Recently grabbing a tube of toothpaste for his young kids off a store shelf, Mayor Eddie Francis said the product label read: “Fluoride-free — safe to swallow.”

For the past six decades, Windsor has been adding fluoride to the municipal water supply in order for people to gulp it down with each drink poured from the tap, part of the public fight against tooth decay.

But some Windsorites are expressing concern with that long-established health practice. Both sides on the issue will be fighting it out at a special city council meeting Jan. 28.

“I expect a long debate,” said Francis, who recently made public his own view that the days of fluoridation should end. “It’s 2013 — what may have been relevant 60 years ago may not be relevant today given the advances in health sciences — many, many jurisdictions around the world have taken it out.”

Expect a showdown, then, with local health and dental authorities vowing to fight to maintain in Windsor what the U.S. Centers for Disease Control and Prevention once described as one of the Top 10 public health achievements of the 20th century.

“We’ll be making a strong presentation supporting the continued use of fluoridation,” said Medical Officer of Health Dr. Allen Heimann. “There needs to be very strong evidence to discontinue a well-accepted public health intervention like this.”

It’s been almost a year since a majority of the Windsor Utilities Commission board voted with the critics and recommended a stop to artificial fluoridation. WUC also pipes drinking water to Tecumseh, where a slim council majority voted to call for an end to fluoridation, and LaSalle, where council, following a similarly heated debate there, shied away from a vote pending further information from health authorities.

“The concern of myself, as well as the dental community, is that we’ll see an increase in caries and other dental disease down the road,” said Heimann. He said it was “a possibility” that provincial and federal health authorities will be invited to Windsor to join the Jan. 28 debate.

“We’re excited we’re finally getting this before council,” said Donna Mayne, one of the driving forces behind the grassroots Fluoride Free Windsor. “It took 60 years to get the lead out of gas.”

The group has been bombarding council members with studies, reports and shared Internet postings describing the concerns and purported long-term dangers of artificial fluoridation of drinking water. Mayne asks how many Windsor mothers, for example,  know of health agency warnings to either limit or avoid the use of fluoridated water in the making of infant formula.

Some of their points: the pharmaceutical-grade fluoride compound originally used by municipalities has long since been replaced with much cheaper hydrofluorosilicic acid that is sourced from fertilizer plant waste otherwise deemed too toxic to be released into the environment. The vast majority of fluoride-treated water ends up in the environment; the dosage of what critics call a medicine is indiscriminate and accumulates in the body, with excessive fluoride levels making for brittle bones and triggering thyroid disease and other negative health effects.

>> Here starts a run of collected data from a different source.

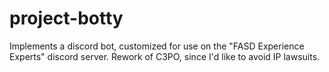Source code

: # project-botty
Implements a discord bot, customized for use on the "FASD Experience Experts" discord server. Rework of C3PO, since I'd like to avoid IP lawsuits.
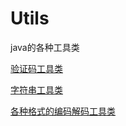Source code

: # Utils
java的各种工具类

[验证码工具类](https://github.com/canvnac/Utils/blob/master/src/main/java/cn/canlnac/utils/ValidateCodeUtil.java)

[字符串工具类](https://github.com/canvnac/Utils/blob/master/src/main/java/cn/canlnac/utils/StringUtil.java)

[各种格式的编码解码工具类](https://github.com/canvnac/Utils/blob/master/src/main/java/cn/canlnac/utils/Encodes.java)
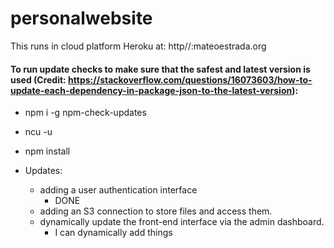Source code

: # personalwebsite

This runs in cloud platform Heroku at: http//:mateoestrada.org

#### To run update checks to make sure that the safest and latest version is used (Credit: https://stackoverflow.com/questions/16073603/how-to-update-each-dependency-in-package-json-to-the-latest-version):

- npm i -g npm-check-updates
- ncu -u
- npm install

- Updates:
    + adding a user authentication interface 
        - DONE
    + adding an S3 connection to store files and access them.
    + dynamically update the front-end interface via the admin dashboard. 
        - I can dynamically add things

“The scientific studies we have, and will be presenting, show there’s no evidence of that,” Heimann counters. “It’s been in Windsor over 60 years, and if there are any significant health impacts in Windsor, where are they?”

Mayne said her group — which also keeps updating councillors on the latest municipalities to bow out of fluoridation –  is ready with studies of its own showing no significant difference in the incidence of rotten teeth between those municipalities where there’s fluoridation and those where there’s none.

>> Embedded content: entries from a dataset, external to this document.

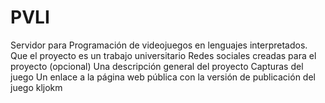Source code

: # PVLI
Servidor para Programación de videojuegos en lenguajes interpretados.
Que el proyecto es un trabajo universitario
Redes sociales creadas para el proyecto (opcional)
Una descripción general del proyecto
Capturas del juego
Un enlace a la página web pública con la versión de publicación del juego
kljokm
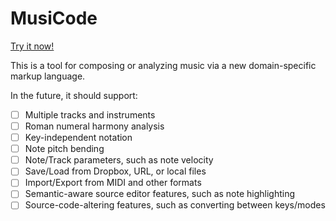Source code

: # MusiCode

[Try it now!](https://hlorenzi.github.io/musicode/)

This is a tool for composing or analyzing music via
a new domain-specific markup language.

In the future, it should support:

- [ ] Multiple tracks and instruments
- [ ] Roman numeral harmony analysis
- [ ] Key-independent notation
- [ ] Note pitch bending
- [ ] Note/Track parameters, such as note velocity
- [ ] Save/Load from Dropbox, URL, or local files
- [ ] Import/Export from MIDI and other formats
- [ ] Semantic-aware source editor features, such as note highlighting
- [ ] Source-code-altering features, such as converting between keys/modes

A year ago, Heimann said his health unit would study and compare the incidence of cavities in Kingsville and Leamington, where there is no fluoridation, and Windsor. Heimann told The Star week that the study wasn’t undertaken because such data is not collected by municipalities.

“Not once have we seen a report by Dr. Heimann (comparing local communities) or a letter from Leamington or Kingsville saying they want it (fluoridation),” said Francis.

While the mayor’s opinions are often persuasive around the council table, there will be opposition in this debate, particularly from council members sitting on the local health board.

“Who are these anti-experts? I’m for fluoridation,” said Ward 9 Coun. Hilary Payne. He points to health authorities at all three levels of government advocating for its continued use, and he said he’s been “quietly compiling material” for use during council’s deliberation.